* _Source excerpt_

§ §

# Batman Series Kits



## david-5877 (Mar 14, 2000)

Has there been any updates on the status of the Robin, Penguin and Riddler kits? I have been holding off on building the Catwoman and Batman kits until the others are issued.


Thanks


----------



## John P (Sep 1, 1999)

Not that I've heard. The last I heard was they ARE absolutely still coming. I think there was a problem with the Robin kit.


----------



## djnick66 (May 2, 2008)

I had thought the Batgirl kit was to be like the rest but more recent info indicates a different scale and her being resin. See the discussion on the Hyperscale Figure forum from a while back.


----------



## scooke123 (Apr 11, 2008)

There is going to be 2 Batgirl kits I heard. 1 in resin that's larger and also a plastic one in scale with the other figures. I think the resin one is coming out first?


----------



## apls (Dec 5, 2005)

I got so tired of waiting for them, that I built an old 1/6th Batman I rescued from the Island of Misfit model kits or my old basement where it sat for about 20 years now I'm working at the same scale a Burt Ward Robin. I am sure when the Moebius kits come out, they will be great, Frank has a good track record.

§ §

[Dataset rows]
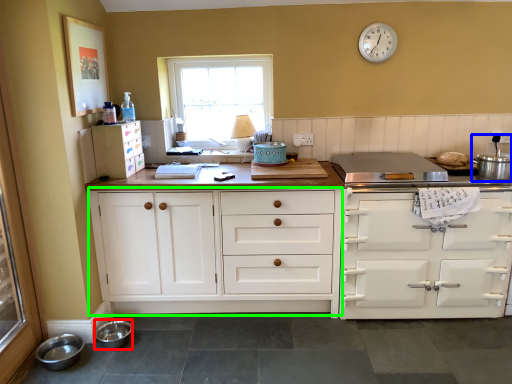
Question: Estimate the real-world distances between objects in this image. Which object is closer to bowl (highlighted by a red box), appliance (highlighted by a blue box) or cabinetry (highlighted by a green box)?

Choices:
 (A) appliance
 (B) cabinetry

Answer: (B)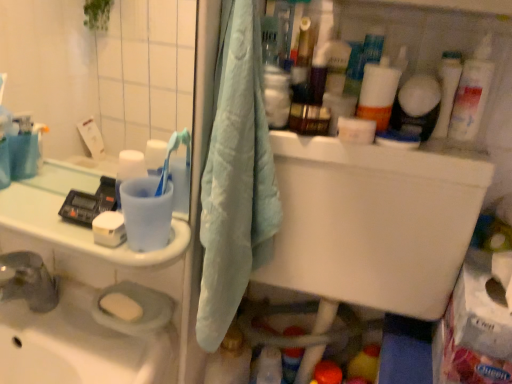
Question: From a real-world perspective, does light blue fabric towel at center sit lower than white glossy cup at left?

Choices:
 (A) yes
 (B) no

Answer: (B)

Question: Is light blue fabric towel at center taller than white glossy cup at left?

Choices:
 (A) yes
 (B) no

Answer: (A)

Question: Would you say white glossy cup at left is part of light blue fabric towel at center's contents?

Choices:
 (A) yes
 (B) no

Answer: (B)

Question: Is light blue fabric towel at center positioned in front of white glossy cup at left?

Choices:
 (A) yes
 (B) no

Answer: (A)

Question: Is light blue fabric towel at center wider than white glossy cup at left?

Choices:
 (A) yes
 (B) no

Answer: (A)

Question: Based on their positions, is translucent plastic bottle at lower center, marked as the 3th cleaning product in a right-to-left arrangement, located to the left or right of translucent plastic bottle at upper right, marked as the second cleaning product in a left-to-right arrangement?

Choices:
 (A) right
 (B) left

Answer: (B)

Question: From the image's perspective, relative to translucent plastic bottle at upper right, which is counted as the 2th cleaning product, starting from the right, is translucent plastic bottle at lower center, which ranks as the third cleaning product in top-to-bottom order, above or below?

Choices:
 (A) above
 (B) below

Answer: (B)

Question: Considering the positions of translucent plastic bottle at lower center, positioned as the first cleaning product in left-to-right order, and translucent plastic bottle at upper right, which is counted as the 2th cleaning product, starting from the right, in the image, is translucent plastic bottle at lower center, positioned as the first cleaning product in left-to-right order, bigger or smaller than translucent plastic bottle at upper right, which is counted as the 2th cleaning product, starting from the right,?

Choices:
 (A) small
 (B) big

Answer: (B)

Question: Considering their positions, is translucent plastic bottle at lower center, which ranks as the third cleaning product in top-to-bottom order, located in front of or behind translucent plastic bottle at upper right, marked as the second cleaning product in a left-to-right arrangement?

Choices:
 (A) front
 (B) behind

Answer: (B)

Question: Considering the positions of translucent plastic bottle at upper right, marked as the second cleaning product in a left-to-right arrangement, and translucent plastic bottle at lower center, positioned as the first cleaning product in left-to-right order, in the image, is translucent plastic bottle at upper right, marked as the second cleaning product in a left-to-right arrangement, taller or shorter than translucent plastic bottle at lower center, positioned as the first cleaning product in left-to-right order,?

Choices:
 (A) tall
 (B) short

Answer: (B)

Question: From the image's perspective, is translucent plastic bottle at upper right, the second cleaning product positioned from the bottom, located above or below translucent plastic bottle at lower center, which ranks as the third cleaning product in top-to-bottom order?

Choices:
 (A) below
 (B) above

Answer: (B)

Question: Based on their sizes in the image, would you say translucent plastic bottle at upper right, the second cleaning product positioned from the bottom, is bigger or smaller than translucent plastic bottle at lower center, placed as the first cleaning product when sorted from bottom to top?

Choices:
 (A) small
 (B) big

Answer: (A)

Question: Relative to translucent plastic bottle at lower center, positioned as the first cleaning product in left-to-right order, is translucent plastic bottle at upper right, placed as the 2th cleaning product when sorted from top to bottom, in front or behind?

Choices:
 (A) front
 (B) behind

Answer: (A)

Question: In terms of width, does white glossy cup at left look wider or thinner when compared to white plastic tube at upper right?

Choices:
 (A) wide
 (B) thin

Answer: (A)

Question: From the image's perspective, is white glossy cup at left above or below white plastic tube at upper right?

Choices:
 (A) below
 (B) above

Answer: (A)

§ §

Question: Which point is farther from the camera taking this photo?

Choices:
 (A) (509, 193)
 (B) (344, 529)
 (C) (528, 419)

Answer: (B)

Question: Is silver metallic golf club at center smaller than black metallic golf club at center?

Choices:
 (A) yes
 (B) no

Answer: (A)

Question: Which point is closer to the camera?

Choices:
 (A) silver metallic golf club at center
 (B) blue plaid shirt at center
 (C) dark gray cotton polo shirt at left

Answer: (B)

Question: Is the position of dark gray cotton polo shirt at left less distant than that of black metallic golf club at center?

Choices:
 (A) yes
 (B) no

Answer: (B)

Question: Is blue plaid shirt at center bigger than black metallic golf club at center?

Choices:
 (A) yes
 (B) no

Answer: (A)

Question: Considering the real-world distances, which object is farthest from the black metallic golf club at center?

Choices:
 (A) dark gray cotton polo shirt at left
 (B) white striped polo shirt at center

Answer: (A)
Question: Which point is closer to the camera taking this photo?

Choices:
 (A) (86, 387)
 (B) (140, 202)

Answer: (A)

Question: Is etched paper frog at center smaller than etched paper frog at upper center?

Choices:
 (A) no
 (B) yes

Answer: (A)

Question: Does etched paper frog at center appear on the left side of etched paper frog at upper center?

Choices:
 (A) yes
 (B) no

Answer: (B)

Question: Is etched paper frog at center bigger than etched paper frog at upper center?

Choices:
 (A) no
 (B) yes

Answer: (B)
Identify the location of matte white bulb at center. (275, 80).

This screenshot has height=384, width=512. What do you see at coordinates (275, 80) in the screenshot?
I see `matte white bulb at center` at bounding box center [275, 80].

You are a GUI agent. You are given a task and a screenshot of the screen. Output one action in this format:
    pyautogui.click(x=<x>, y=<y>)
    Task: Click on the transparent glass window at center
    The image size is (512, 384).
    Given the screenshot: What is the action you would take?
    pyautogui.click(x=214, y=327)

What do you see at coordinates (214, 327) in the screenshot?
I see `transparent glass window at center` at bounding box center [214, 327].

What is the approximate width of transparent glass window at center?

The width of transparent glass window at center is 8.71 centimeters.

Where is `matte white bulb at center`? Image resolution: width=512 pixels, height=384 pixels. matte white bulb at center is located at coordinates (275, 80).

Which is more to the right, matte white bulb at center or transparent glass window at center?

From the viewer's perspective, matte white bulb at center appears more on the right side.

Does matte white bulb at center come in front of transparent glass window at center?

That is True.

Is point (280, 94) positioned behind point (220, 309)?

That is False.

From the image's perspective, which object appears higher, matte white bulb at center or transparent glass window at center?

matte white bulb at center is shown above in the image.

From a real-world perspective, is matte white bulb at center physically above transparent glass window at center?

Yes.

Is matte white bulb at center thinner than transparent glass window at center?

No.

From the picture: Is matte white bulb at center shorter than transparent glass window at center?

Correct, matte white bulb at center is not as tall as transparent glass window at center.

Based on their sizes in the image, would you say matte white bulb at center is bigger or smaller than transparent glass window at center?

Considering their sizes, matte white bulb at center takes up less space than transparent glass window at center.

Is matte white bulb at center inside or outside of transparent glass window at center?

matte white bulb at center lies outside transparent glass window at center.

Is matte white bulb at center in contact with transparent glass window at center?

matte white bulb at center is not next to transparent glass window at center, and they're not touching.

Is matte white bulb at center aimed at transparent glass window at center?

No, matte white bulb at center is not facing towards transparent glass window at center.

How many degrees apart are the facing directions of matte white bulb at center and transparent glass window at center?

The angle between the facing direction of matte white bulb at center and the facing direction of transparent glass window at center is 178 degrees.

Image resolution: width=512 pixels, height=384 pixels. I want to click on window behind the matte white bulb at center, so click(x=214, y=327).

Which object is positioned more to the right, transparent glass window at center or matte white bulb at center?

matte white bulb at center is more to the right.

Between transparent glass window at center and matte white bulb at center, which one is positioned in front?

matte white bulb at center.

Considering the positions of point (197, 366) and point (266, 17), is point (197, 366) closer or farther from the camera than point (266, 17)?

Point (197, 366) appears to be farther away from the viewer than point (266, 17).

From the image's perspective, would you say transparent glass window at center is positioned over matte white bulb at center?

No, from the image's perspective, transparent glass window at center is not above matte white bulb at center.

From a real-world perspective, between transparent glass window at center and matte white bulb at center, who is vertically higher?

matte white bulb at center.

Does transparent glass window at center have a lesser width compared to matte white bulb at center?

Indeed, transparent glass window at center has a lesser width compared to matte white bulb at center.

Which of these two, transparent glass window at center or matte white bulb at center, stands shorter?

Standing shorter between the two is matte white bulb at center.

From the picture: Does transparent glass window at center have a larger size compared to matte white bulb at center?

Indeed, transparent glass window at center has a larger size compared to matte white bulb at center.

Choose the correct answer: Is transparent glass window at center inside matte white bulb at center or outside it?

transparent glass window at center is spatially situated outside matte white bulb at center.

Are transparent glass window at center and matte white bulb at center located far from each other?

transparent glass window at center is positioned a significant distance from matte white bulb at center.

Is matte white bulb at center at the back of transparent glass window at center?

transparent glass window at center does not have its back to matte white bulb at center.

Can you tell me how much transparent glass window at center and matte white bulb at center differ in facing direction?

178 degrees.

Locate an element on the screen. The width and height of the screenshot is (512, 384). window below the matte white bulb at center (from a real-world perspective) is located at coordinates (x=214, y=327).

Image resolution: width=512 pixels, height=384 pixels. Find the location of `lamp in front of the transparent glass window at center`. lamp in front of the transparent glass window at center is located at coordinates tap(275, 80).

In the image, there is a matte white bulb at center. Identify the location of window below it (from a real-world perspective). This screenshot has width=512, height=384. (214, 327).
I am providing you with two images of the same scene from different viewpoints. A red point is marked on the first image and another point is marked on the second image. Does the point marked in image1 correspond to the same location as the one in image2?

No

§ §

Continue the forum thread above about the Batman series model kits, picking up right after its final post.

* _Output for this exercise_
----------



## John P (Sep 1, 1999)

Frank recently posted on Facebook that yes, they're still working on them and having problems getting Robin perfect, and yes, they WILL come out.


----------



## Richard Baker (Aug 8, 2006)

Waits are frustrating but I am very glad Moebius does not stare at the calendar but at the model to make it as good as practical.


----------



## djnick66 (May 2, 2008)

I am still waiting on the 1/35 Chariot... that has been at least six years now...


----------



## Night-Owl (Mar 17, 2000)

The next kit in the series will be The Penguin and Batgirl will be available as a 1/6 scale resin kit and a 1/8 scale styrene kit. Got that straight from Moebius at Wonderfest.


----------



## Bwain no more (May 18, 2005)

JUST got my updated wholesale order form from Moebius and Penguin is now listed for August which means it is just about ready to depart China. Riddler and Robin still listed as 3rd quarter, which translates to HOPEFULLY getting on the boat in July. Invisible Man and Michael Myers reissues are listed as BEFORE Halloween (i.e. late 3rd quarter or early 4th quarter). Proteus now scheduled 4th quarter, along with Death Dealer.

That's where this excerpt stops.